[Excerpted data]

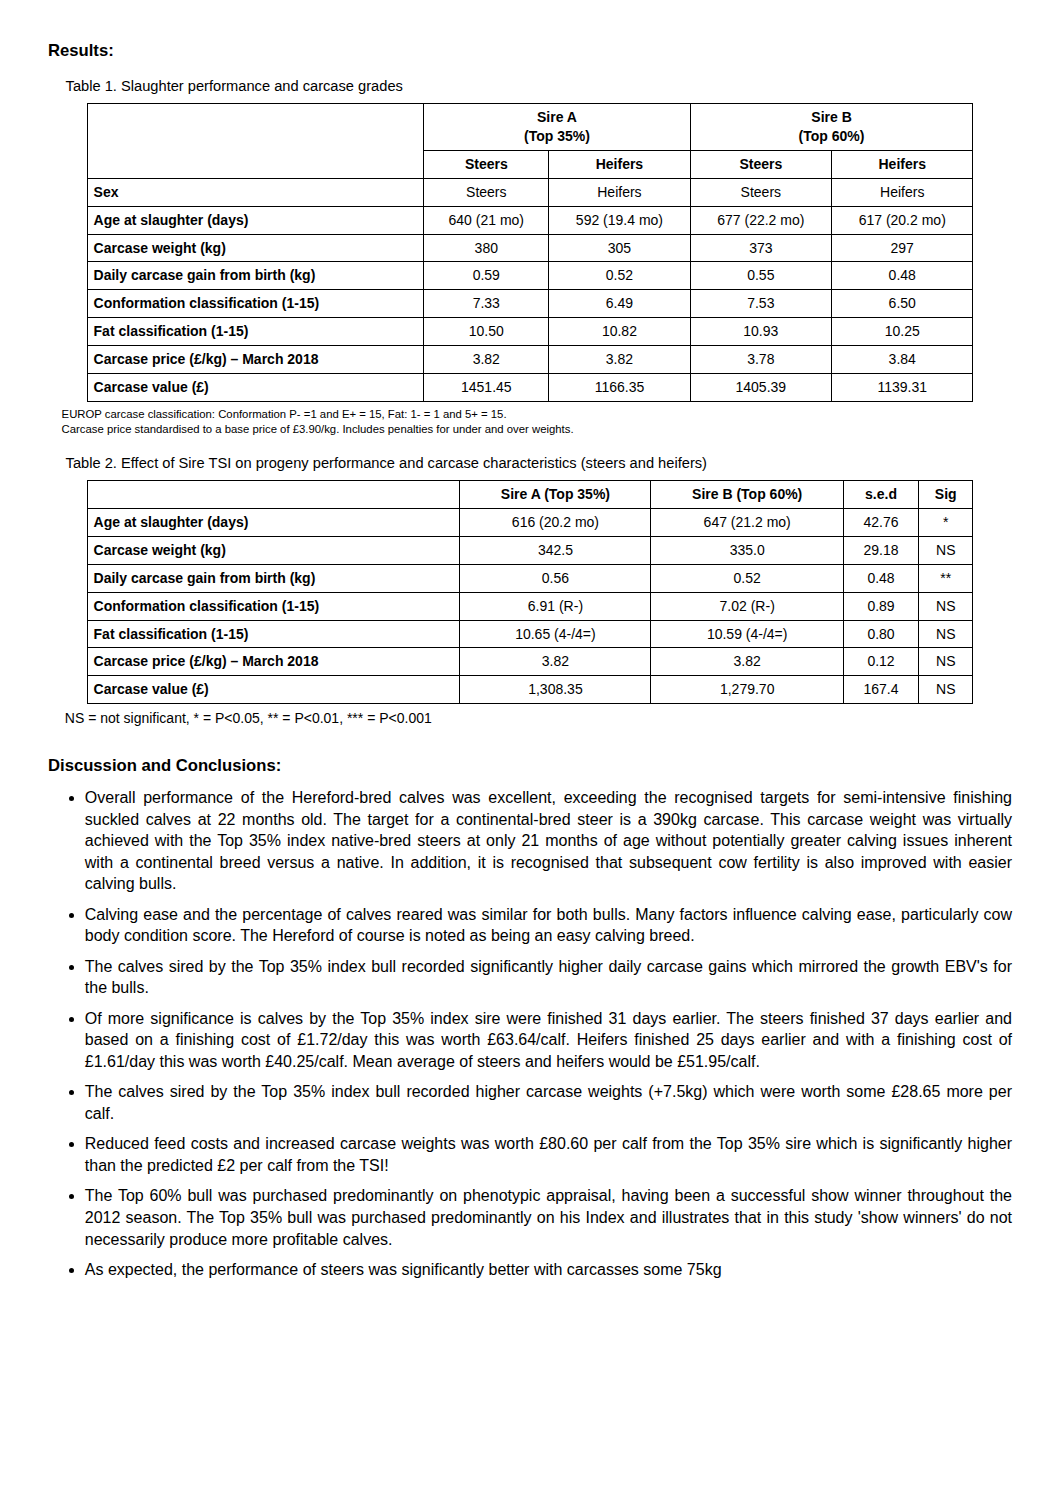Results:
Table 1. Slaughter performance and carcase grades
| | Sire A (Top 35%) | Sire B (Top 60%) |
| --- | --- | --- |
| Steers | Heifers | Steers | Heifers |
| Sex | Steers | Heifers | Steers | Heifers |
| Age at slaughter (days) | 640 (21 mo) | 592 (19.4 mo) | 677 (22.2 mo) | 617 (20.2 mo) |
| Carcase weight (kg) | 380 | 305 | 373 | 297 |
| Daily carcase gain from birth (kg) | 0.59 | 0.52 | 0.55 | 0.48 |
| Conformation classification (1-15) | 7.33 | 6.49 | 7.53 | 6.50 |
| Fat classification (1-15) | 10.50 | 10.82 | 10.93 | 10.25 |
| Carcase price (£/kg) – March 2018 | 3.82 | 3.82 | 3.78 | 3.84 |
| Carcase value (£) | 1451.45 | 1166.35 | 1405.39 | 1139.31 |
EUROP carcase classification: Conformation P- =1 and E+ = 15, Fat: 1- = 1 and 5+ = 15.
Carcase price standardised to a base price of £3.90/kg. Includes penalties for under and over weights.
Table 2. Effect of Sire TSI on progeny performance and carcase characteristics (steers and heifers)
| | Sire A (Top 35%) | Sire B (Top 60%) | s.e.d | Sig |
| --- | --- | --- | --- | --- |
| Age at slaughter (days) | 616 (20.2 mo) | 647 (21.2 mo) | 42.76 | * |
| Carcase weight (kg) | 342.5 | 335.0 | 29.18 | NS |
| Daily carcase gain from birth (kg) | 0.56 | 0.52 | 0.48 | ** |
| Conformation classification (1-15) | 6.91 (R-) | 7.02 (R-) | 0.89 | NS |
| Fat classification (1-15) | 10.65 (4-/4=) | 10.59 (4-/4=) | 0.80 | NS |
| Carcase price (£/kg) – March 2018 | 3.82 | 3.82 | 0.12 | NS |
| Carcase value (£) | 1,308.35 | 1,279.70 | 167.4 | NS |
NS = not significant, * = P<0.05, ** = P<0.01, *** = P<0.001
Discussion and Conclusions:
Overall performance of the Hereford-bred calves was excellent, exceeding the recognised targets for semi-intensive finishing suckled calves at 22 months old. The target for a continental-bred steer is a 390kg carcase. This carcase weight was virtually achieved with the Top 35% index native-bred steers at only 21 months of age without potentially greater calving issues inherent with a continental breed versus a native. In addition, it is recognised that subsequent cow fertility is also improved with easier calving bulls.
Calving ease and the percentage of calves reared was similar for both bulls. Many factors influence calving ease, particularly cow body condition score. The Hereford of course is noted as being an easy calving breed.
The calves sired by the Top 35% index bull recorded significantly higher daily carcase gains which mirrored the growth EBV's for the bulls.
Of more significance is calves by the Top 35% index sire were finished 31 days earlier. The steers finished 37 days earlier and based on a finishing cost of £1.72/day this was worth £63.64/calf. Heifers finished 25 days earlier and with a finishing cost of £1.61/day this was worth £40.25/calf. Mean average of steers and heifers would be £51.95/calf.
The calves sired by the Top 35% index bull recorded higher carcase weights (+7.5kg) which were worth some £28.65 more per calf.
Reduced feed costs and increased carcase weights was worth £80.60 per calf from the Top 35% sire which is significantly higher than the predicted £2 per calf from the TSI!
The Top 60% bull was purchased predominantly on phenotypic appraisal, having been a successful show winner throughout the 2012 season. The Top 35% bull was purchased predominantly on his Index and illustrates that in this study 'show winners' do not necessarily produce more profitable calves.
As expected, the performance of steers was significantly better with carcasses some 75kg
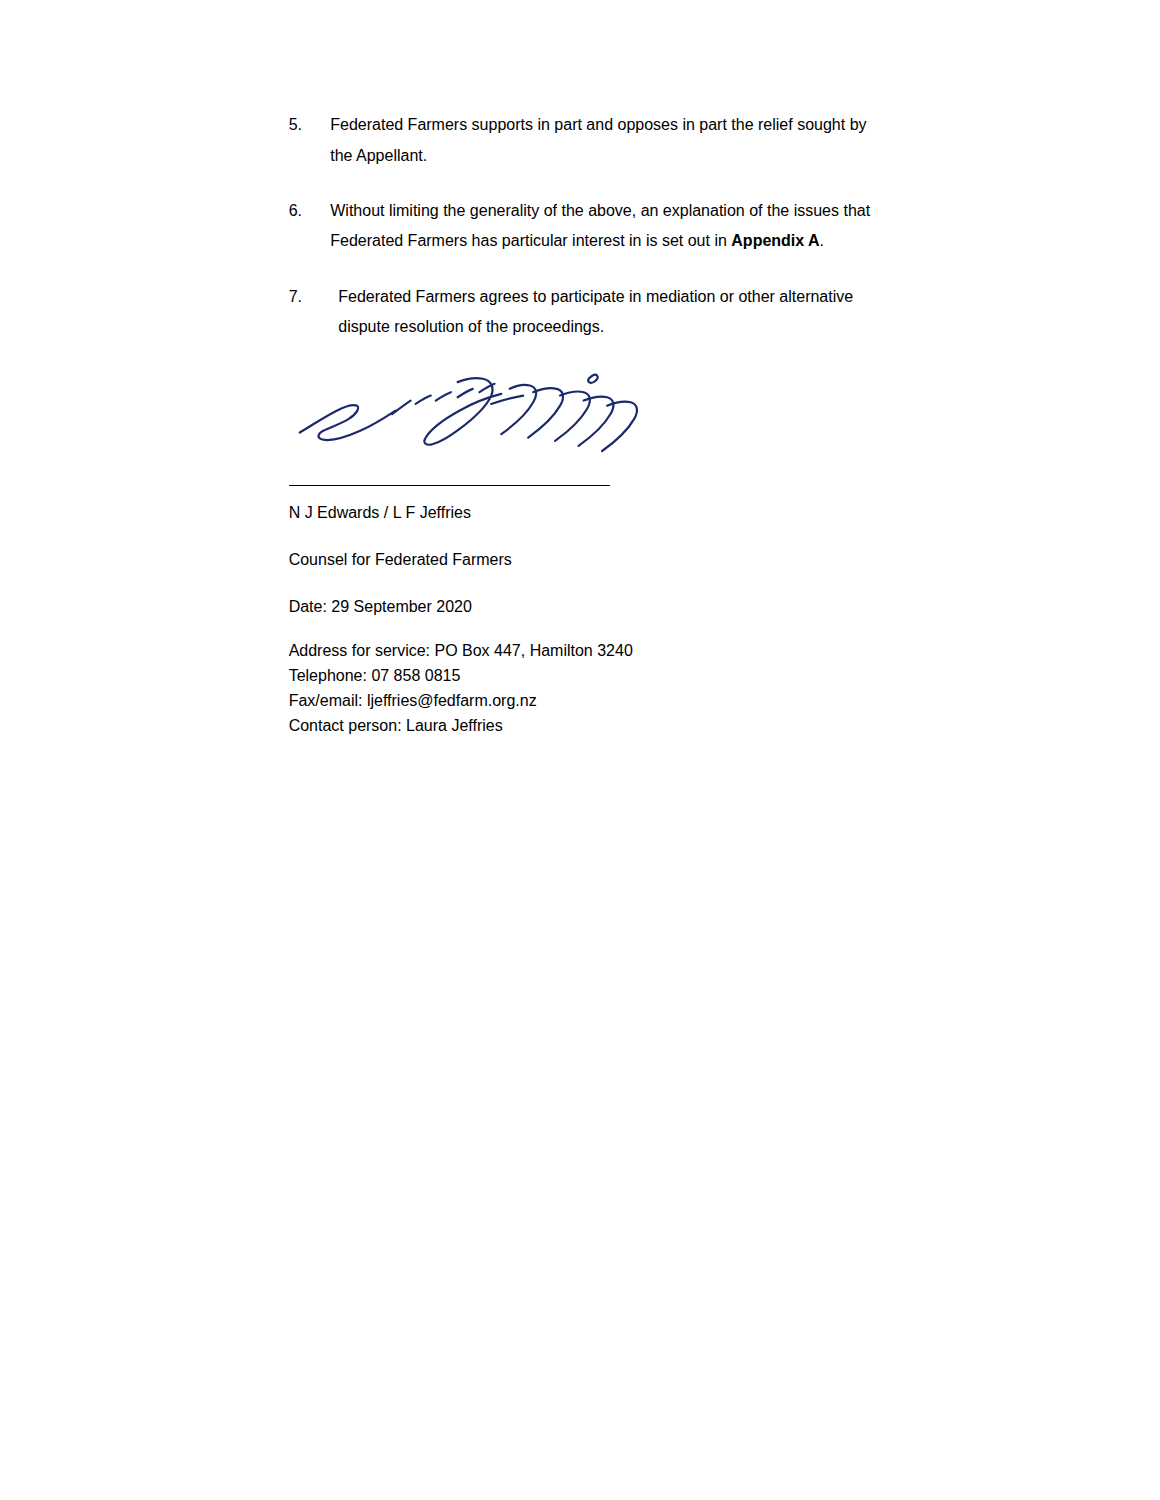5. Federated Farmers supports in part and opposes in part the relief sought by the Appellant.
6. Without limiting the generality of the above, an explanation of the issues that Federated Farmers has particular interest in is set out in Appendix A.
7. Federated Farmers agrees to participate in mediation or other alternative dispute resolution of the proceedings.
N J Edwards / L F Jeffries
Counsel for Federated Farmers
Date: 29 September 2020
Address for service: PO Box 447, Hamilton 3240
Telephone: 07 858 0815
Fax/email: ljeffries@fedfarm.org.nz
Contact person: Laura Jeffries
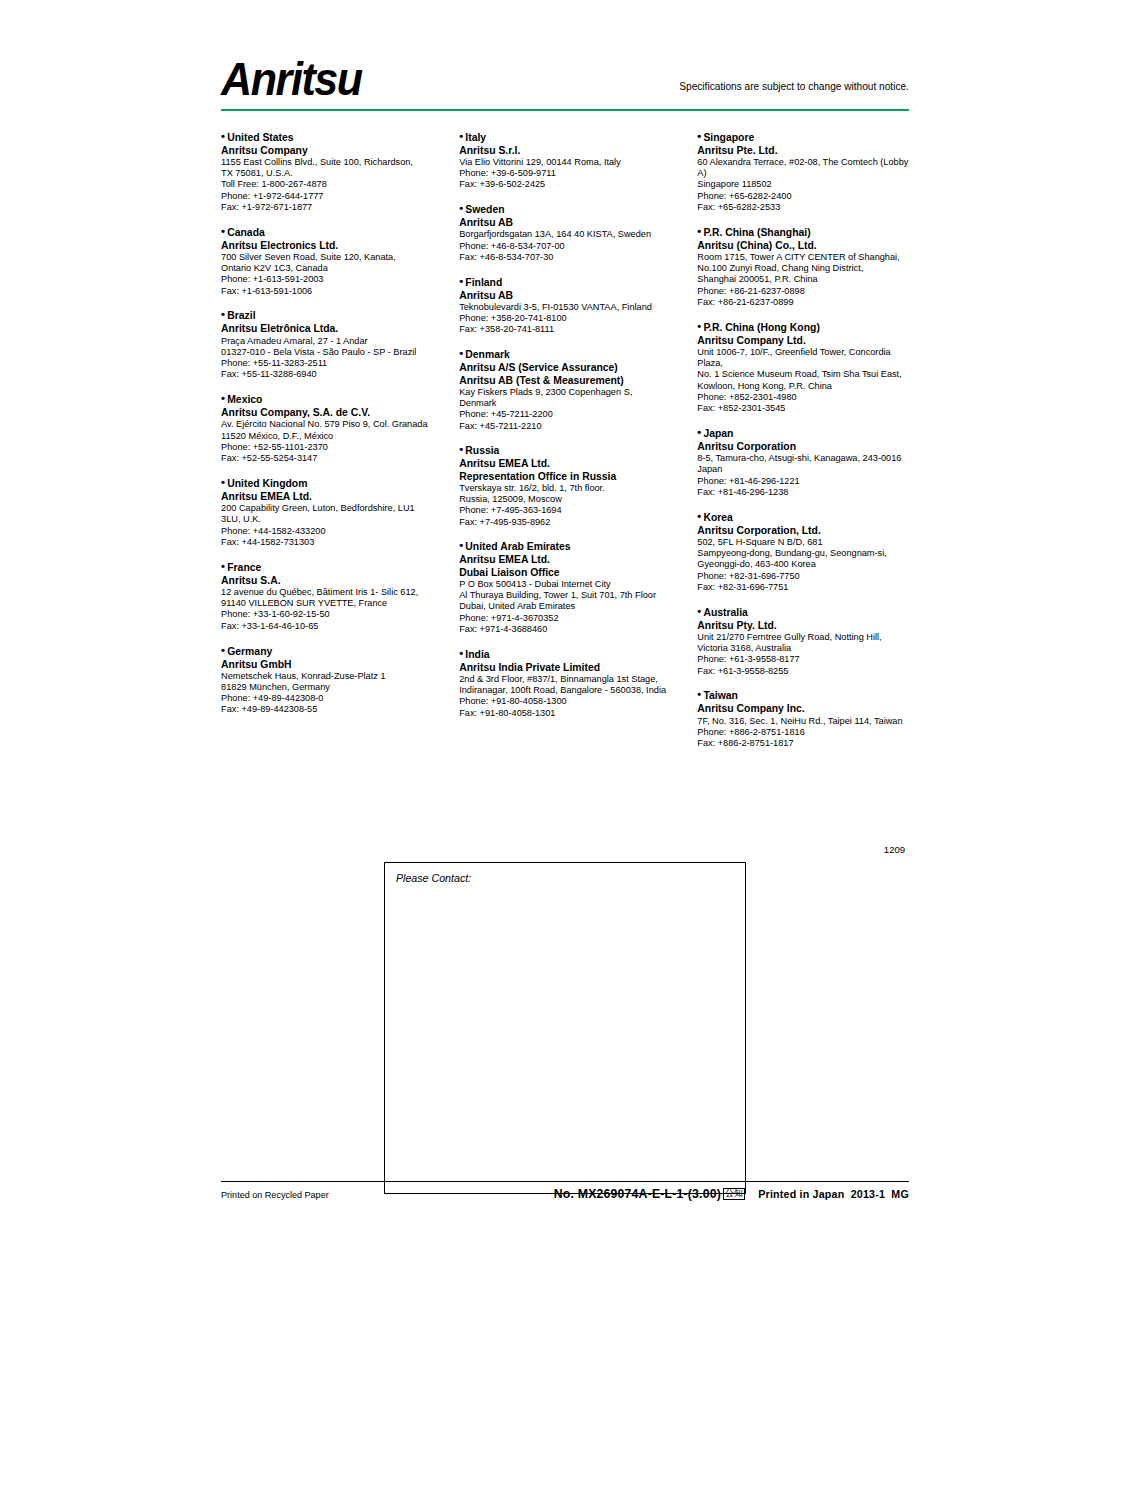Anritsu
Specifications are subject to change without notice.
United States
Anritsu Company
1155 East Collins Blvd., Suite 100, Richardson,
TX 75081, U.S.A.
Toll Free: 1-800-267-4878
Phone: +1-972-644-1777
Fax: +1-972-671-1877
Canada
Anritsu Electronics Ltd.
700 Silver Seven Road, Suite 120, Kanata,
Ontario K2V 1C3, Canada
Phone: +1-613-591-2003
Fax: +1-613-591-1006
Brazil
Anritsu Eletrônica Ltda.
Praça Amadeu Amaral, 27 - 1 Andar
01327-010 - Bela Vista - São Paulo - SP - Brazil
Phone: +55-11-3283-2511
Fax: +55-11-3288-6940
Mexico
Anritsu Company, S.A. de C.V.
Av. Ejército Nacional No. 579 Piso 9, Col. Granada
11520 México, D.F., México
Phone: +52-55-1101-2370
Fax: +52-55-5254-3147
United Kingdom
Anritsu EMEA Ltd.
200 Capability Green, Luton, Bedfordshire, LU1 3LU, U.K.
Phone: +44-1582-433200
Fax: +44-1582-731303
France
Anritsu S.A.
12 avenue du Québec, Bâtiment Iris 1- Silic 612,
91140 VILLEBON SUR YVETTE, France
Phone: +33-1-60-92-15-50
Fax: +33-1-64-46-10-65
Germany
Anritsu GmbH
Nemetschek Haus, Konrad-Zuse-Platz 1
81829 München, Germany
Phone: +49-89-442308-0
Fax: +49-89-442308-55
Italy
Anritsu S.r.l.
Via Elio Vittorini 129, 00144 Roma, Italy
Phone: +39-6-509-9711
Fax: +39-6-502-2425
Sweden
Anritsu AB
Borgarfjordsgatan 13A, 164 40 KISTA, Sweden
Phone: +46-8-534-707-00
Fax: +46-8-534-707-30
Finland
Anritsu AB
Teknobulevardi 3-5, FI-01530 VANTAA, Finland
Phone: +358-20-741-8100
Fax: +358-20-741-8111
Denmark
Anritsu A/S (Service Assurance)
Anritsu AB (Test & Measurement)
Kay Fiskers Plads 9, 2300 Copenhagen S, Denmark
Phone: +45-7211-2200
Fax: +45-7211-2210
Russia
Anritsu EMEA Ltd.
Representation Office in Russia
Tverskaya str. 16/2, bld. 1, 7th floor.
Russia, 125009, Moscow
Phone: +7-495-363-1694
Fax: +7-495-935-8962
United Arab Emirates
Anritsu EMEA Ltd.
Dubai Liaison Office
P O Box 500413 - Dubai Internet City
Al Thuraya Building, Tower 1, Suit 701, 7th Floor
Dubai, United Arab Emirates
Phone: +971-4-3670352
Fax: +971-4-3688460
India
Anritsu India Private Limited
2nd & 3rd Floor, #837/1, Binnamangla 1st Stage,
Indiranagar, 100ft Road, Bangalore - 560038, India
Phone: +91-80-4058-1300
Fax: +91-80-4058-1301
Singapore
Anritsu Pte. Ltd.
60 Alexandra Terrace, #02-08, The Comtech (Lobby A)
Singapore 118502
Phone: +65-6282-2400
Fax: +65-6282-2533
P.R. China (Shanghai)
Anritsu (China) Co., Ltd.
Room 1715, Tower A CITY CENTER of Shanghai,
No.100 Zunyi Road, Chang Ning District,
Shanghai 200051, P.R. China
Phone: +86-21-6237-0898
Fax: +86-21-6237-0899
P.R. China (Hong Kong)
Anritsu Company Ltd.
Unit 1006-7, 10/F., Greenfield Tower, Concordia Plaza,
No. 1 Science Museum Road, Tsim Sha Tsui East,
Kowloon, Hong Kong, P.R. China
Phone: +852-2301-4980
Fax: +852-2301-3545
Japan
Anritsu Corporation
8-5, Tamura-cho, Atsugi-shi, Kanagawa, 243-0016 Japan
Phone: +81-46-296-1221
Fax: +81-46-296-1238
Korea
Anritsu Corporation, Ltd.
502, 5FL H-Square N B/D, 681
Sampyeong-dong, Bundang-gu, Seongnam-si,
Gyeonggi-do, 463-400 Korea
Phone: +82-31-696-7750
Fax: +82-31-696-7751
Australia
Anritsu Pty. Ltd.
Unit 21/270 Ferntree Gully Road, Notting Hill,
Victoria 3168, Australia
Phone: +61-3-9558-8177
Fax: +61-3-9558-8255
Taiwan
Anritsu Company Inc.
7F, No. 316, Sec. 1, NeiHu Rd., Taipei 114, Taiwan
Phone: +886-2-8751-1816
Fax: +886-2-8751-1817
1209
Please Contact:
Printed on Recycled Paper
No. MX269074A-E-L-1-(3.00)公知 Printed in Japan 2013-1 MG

[/Excerpted data]

== Instructions for the task ==
From the entries above, give again exactly the lines running from the line with "700 Silver Seven" to the line with "Phone: +55-11-3283-2511"; include both of those lines.

== Answer box ==
700 Silver Seven Road, Suite 120, Kanata,
Ontario K2V 1C3, Canada
Phone: +1-613-591-2003
Fax: +1-613-591-1006
Brazil
Anritsu Eletrônica Ltda.
Praça Amadeu Amaral, 27 - 1 Andar
01327-010 - Bela Vista - São Paulo - SP - Brazil
Phone: +55-11-3283-2511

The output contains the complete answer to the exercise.